Dataset rows:

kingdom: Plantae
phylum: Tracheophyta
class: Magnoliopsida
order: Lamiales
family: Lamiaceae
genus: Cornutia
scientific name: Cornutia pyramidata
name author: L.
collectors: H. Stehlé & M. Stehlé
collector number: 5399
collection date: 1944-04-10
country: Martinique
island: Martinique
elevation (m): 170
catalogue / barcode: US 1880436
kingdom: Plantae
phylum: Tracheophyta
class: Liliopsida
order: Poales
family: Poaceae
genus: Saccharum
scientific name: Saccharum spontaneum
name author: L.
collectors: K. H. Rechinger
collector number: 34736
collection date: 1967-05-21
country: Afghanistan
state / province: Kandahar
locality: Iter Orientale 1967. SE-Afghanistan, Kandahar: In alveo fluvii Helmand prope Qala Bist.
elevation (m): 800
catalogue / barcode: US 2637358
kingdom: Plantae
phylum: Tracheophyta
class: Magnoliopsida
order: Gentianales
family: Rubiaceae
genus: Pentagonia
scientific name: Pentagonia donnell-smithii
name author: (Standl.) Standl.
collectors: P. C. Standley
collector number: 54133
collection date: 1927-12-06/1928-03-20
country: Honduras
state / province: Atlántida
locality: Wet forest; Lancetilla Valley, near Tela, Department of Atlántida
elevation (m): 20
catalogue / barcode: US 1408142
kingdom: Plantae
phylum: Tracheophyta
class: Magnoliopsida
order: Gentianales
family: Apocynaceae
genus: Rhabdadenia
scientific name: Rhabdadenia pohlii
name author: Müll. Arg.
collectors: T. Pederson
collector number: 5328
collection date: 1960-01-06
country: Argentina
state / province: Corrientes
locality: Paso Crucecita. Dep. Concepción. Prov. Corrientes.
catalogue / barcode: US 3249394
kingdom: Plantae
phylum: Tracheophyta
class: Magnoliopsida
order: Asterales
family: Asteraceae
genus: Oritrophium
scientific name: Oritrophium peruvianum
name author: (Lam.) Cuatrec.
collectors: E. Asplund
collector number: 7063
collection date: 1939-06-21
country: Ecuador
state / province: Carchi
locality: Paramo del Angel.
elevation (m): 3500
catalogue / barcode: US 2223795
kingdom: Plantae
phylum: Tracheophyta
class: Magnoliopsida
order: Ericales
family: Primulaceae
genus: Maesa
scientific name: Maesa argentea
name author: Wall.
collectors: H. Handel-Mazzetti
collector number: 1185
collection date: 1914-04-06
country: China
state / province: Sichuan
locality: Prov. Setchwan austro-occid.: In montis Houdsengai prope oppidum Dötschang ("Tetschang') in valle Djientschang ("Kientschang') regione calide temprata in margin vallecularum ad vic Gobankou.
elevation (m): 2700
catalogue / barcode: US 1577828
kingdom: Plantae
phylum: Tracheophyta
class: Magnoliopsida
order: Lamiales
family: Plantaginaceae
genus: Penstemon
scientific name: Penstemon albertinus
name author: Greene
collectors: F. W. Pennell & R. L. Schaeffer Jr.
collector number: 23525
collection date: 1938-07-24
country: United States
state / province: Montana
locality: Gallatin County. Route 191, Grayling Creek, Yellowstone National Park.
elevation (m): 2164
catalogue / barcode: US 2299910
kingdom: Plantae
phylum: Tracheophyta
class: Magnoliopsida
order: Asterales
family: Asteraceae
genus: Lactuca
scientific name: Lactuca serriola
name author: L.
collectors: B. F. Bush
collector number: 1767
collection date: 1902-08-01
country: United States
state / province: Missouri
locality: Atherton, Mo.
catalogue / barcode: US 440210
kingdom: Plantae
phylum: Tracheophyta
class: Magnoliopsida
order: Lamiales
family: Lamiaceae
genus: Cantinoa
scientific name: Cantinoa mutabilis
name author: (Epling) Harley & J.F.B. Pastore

- [Work to do]
Lay out every line of the records above as a Markdown table with the columns "No." and "Line", numbering the rows in order and skipping any blank lines.

- [Completed task]
| No. | Line |
|---|---|
| 1 | kingdom: Plantae |
| 2 | phylum: Tracheophyta |
| 3 | class: Magnoliopsida |
| 4 | order: Lamiales |
| 5 | family: Lamiaceae |
| 6 | genus: Cornutia |
| 7 | scientific name: Cornutia pyramidata |
| 8 | name author: L. |
| 9 | collectors: H. Stehlé & M. Stehlé |
| 10 | collector number: 5399 |
| 11 | collection date: 1944-04-10 |
| 12 | country: Martinique |
| 13 | island: Martinique |
| 14 | elevation (m): 170 |
| 15 | catalogue / barcode: US 1880436 |
| 16 | kingdom: Plantae |
| 17 | phylum: Tracheophyta |
| 18 | class: Liliopsida |
| 19 | order: Poales |
| 20 | family: Poaceae |
| 21 | genus: Saccharum |
| 22 | scientific name: Saccharum spontaneum |
| 23 | name author: L. |
| 24 | collectors: K. H. Rechinger |
| 25 | collector number: 34736 |
| 26 | collection date: 1967-05-21 |
| 27 | country: Afghanistan |
| 28 | state / province: Kandahar |
| 29 | locality: Iter Orientale 1967. SE-Afghanistan, Kandahar: In alveo fluvii Helmand prope Qala Bist. |
| 30 | elevation (m): 800 |
| 31 | catalogue / barcode: US 2637358 |
| 32 | kingdom: Plantae |
| 33 | phylum: Tracheophyta |
| 34 | class: Magnoliopsida |
| 35 | order: Gentianales |
| 36 | family: Rubiaceae |
| 37 | genus: Pentagonia |
| 38 | scientific name: Pentagonia donnell-smithii |
| 39 | name author: (Standl.) Standl. |
| 40 | collectors: P. C. Standley |
| 41 | collector number: 54133 |
| 42 | collection date: 1927-12-06/1928-03-20 |
| 43 | country: Honduras |
| 44 | state / province: Atlántida |
| 45 | locality: Wet forest; Lancetilla Valley, near Tela, Department of Atlántida |
| 46 | elevation (m): 20 |
| 47 | catalogue / barcode: US 1408142 |
| 48 | kingdom: Plantae |
| 49 | phylum: Tracheophyta |
| 50 | class: Magnoliopsida |
| 51 | order: Gentianales |
| 52 | family: Apocynaceae |
| 53 | genus: Rhabdadenia |
| 54 | scientific name: Rhabdadenia pohlii |
| 55 | name author: Müll. Arg. |
| 56 | collectors: T. Pederson |
| 57 | collector number: 5328 |
| 58 | collection date: 1960-01-06 |
| 59 | country: Argentina |
| 60 | state / province: Corrientes |
| 61 | locality: Paso Crucecita. Dep. Concepción. Prov. Corrientes. |
| 62 | catalogue / barcode: US 3249394 |
| 63 | kingdom: Plantae |
| 64 | phylum: Tracheophyta |
| 65 | class: Magnoliopsida |
| 66 | order: Asterales |
| 67 | family: Asteraceae |
| 68 | genus: Oritrophium |
| 69 | scientific name: Oritrophium peruvianum |
| 70 | name author: (Lam.) Cuatrec. |
| 71 | collectors: E. Asplund |
| 72 | collector number: 7063 |
| 73 | collection date: 1939-06-21 |
| 74 | country: Ecuador |
| 75 | state / province: Carchi |
| 76 | locality: Paramo del Angel. |
| 77 | elevation (m): 3500 |
| 78 | catalogue / barcode: US 2223795 |
| 79 | kingdom: Plantae |
| 80 | phylum: Tracheophyta |
| 81 | class: Magnoliopsida |
| 82 | order: Ericales |
| 83 | family: Primulaceae |
| 84 | genus: Maesa |
| 85 | scientific name: Maesa argentea |
| 86 | name author: Wall. |
| 87 | collectors: H. Handel-Mazzetti |
| 88 | collector number: 1185 |
| 89 | collection date: 1914-04-06 |
| 90 | country: China |
| 91 | state / province: Sichuan |
| 92 | locality: Prov. Setchwan austro-occid.: In montis Houdsengai prope oppidum Dötschang ("Tetschang') in valle Djientschang ("Kientschang') regione calide temprata in margin vallecularum ad vic Gobankou. |
| 93 | elevation (m): 2700 |
| 94 | catalogue / barcode: US 1577828 |
| 95 | kingdom: Plantae |
| 96 | phylum: Tracheophyta |
| 97 | class: Magnoliopsida |
| 98 | order: Lamiales |
| 99 | family: Plantaginaceae |
| 100 | genus: Penstemon |
| 101 | scientific name: Penstemon albertinus |
| 102 | name author: Greene |
| 103 | collectors: F. W. Pennell & R. L. Schaeffer Jr. |
| 104 | collector number: 23525 |
| 105 | collection date: 1938-07-24 |
| 106 | country: United States |
| 107 | state / province: Montana |
| 108 | locality: Gallatin County. Route 191, Grayling Creek, Yellowstone National Park. |
| 109 | elevation (m): 2164 |
| 110 | catalogue / barcode: US 2299910 |
| 111 | kingdom: Plantae |
| 112 | phylum: Tracheophyta |
| 113 | class: Magnoliopsida |
| 114 | order: Asterales |
| 115 | family: Asteraceae |
| 116 | genus: Lactuca |
| 117 | scientific name: Lactuca serriola |
| 118 | name author: L. |
| 119 | collectors: B. F. Bush |
| 120 | collector number: 1767 |
| 121 | collection date: 1902-08-01 |
| 122 | country: United States |
| 123 | state / province: Missouri |
| 124 | locality: Atherton, Mo. |
| 125 | catalogue / barcode: US 440210 |
| 126 | kingdom: Plantae |
| 127 | phylum: Tracheophyta |
| 128 | class: Magnoliopsida |
| 129 | order: Lamiales |
| 130 | family: Lamiaceae |
| 131 | genus: Cantinoa |
| 132 | scientific name: Cantinoa mutabilis |
| 133 | name author: (Epling) Harley & J.F.B. Pastore |